After the fury died down, McGinniss conducted "at least a couple of hundred interviews from "people who, despite the intimidation and the fear, were willing to talk." The juiciest quotes and stories in The Rogue come from anonymous sources, but McGinniss says he nixed "90 percent of the anecdotes I heard," sticking to the ones he could confirm. Todd Palin has opted to knock the book down by quoting his own anonymous sources, who say McGinniss "was the most disingenuous and intellectual [sic] dishonest writer they'd ever dealt with."

"That's probably about AGIA," says McGinniss, referring to a gas pipeline project that Palin championed but couldn't make work. It was the focus of his first long article about Palin in 2009. "Todd still has a hair across his ass about that." Maybe the Palins are desperate. "She hasn't even announced her candidacy. I don't think she's gonna run, do you? And now she's running third behind Perry and Romney."

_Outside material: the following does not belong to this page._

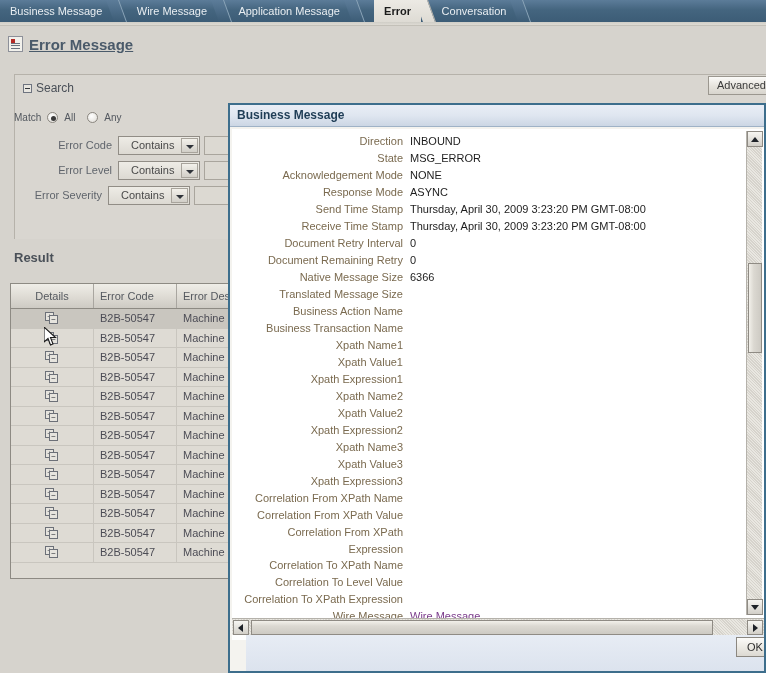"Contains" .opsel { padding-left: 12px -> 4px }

Just in case Palin defies McGinniss and stays relevant, here's a guide to a few of the Palin personae McGinniss sketches in The Rogue. Some of this stuff is so outrageous as to be unbelievable?c'mon, snorting cocaine off an oil drum in the great Alaskan wilderness??and no doubt the fact-checkers and Palin partisans of the Internet will have a few thousand words to say about it over the coming weeks. But as McGinniss ruefully acknowledges in his final chapter, anything that has to do with Palin gets people chattering. Or, at least, starting legal-defense funds.

Sarah Palin, Neighbor
The first line of the book, dated May 22, 2010, is straightforward: "I moved in next door to Sarah Palin today." An evocative description of the Wasilla home he rented last year is illustrated by a snapshot of Lake Lucille, which both McGinniss and Palin have views of. There is a map of the area around the Palin home, illustrating where McGinniss lived. McGinniss reports that the Palins told the original owner that they were going to cut a path through her property. "Todd told her, very plainly, that Sarah was mayor and they could do whatever they wanted, and it would be a mistake for her to try and stop them." The Palins even put up a fence with the ugly back side facing the neighbor's house.

Later, once he learns who's living next door, Todd Palin pays McGinniss a visit, sporting a "First Dude" T-shirt and decrying his 2009 piece on AGIA. "We'll just see how long you stay around here," he says, wagging his finger.

Sarah Palin, Christian
One of Sarah's high-school classmates tells McGinniss that on bus trips, the future governor would "start preaching to us all about 'the Rapture.'? I remember even way back then she kept talking about how the Bible said the Middle East was going to be a bloodbath and that the end-times were upon us or drawing nigh or some such shit."

Palin won office in Wasilla with the help of evangelical Christians. "On her first day in office, Sarah changed the screen saver on the mayor's official computer to read GOD LOVES YOU SARAH PALIN." Phil Munger, whose band played at a commencement for homeschoolers that Palin spoke at, reports on her creationist views, saying she spoke of seeing "pictures that showed human footprints inside dinosaur tracks."

Later in the book, an anonymous source says Palin's religious creed might be an act. "There was no religion in that house. There was nothing about God. There was no Christ. Nobody prayed. There were no Bibles, there were no Christ Is in This Home signs."